We did something similar +12 years ago with `streaming` AWS running app inside the browser. Basically you can run 3d studio max on chromebook. App is actually running on AWS instance and it just sending jpegs to browser to `stream` it. We did a lot of QoS logic and other stuff but it was actually working pretty nice. Adobe used it for some time to allow user to run Photoshop in the browser. Good old days..

laurencerowe

If you are ok with a second or so of latency then MPEG-DASH (standardized version of HTTP Live Streaming) is likely the best bet. You simply serve the video chunks over HTTP so it should be just as compatible as the JPEG solution used here but provide 60fps video rather than crappy jpegs.

The standard supports adaptive bit rate playback so you can provide both low quality and high quality videos and players can switch depending on bandwidth available.

robrain

"Think “screen share, but the thing being shared is a robot writing code.”"

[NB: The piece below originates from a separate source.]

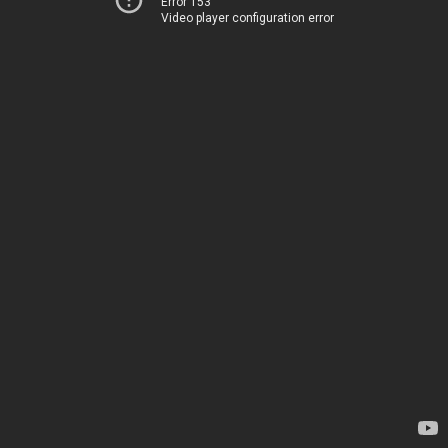
Error 153
Video player configuration error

Thinks: why not send text instead of graphics, then? I'm sure it's more complicated than that...

jodrellblank

Thinks: this video[1] is the processed feed from the Huygens space probe landing on Saturn's moon Titan circa 2005. Relayed through the Cassini probe orbiting Saturn, 880 million miles from the Sun. At a total mission cost of 3.25 billion dollars. This is the sensor data, altitude, speed, spin, ultra violet, and hundreds of photos. (Read the description for what the audio is encoding, it's neat!)

Look at the end of the video, the photometry data count stops at "7996 kbytes received"(!)

> "Turns out, 40Mbps video streams don’t appreciate 200ms+ network latency. Who knew. “Just lower the bitrate,” you say. Great idea. Now it’s 10Mbps of blocky garbage"

Who could do anything useful with 10Mbps. :/

[1] https://en.wikipedia.org/wiki/File:Huygens_descent.ogv

bambax

Yeah, I'm thinking the same thing. Capture the text somehow and send that, and reconstruct it on the other end; and the best part is you only need to send each new character, not the whole screen, so it should be very small and lightning fast?

Snild

Sounds kind of like https://asciinema.org/ (which I've never used, but it seems cool).

andai

I recognize this voice :) This is Claude.

karhuton

I made this because I got tired of screensharing issues in corporate environments: https://bluescreen.live (code via github).

Screenshot once per second. Works everywhere.

I’m still waiting for mobile screenshare api support, so I could quickly use it to show stuff from my phone to other phones with the QR link.